Reverting, however, to the trade of Ægina: its ancient traffic with Arcadia was marked by many curious circumstances. In the first place we must infer from it, as the historian of the island remarks, the existence of previous traffic elsewhere.[[1506]] For, if their merchandise consisted merely of raw materials, these must still have been procured from other lands; and, if of manufactured goods, then, in addition to the existence of a foreign trade to supply them with the raw articles, we must suppose in them the existence of considerable skill. Again, as Pompos, the Cypselid, probably reigned at Orchomenos, they must have been able to perform long voyages by sea, and long journeys by land; though we can account for their taking the dangerous route round capes Skylleion and Malea, and the mountainous roads from Eleia to Arcadia, in preference to the shorter way from Corinthia or Argolis, only by supposing them to have been driven to it by the rivalry of the Argives and Corinthians. It must be admitted to be honourable to their ingenuity thus to have opened up a road into Arcadia, which would seem to be shut out by nature from all commerce.

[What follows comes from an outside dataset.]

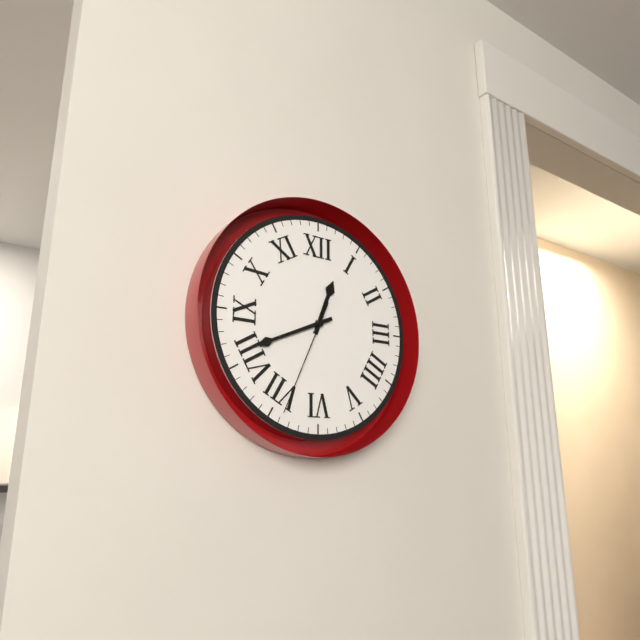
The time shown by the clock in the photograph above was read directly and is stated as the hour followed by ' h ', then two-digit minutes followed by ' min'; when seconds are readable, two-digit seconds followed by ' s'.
12 h 41 min 34 s
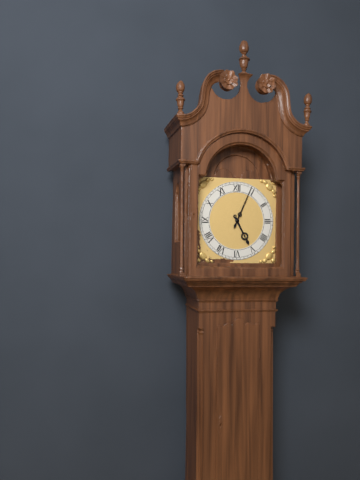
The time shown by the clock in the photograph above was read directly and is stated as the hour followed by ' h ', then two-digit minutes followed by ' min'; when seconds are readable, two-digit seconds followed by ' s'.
5 h 04 min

With the Arcadians alone, however, could inland trade be carried on upon a large scale; among every other Hellenic people possessing sea-coasts and harbours, it degenerated into mere peddling. Hence, the Æginetans obtained the character, once possessed in this country by the Scotch, of being a nation of pedlars—sometimes travelling from village to village, with their packs; at other times settling, like the Maltese of the present day, in towns on the coast of Greece, they became corn-chandlers, vintners, toymen, or victuallers, in established shops or stalls in the agora. Hence, all kinds of humble wares, or pedlary, obtained the appellation of Æginetan wares. Like the Jews, too, both they and the Cretans (noted liars, as St. Paul[[1507]] assures us) were regarded as skin-flints, and, in many cases, betook themselves to the practice of usury.[[1508]]
Frequently, however, they soared above these petty arts, and became merchants on a large scale, trading with distant lands and acquiring very great wealth. The entire island, in Strabo’s time, was regarded as an emporium; and, even so far back as the age of Aristotle, their whole marine was employed in commerce. In some cities, he says, nearly all the shipping is engaged in one kind of service; those of Byzantium and Tarentum in the fisheries; those of Athens in war; those of Chios and Ægina as merchantmen; and those of Tenedos as transports.[[1509]] It has been conjectured, not without reason, that Sostratos, the son of Leodamos, celebrated by Herodotus for his riches, was a merchant. “The Samians,” says this historian, “induced by divine command to undertake the voyage of Tartessos, brought home with them greater wealth (sixty talents) than any other Greeks ever gained by trade, if we except Sostratos, with whom no one can contend in opulence.[[1510]]”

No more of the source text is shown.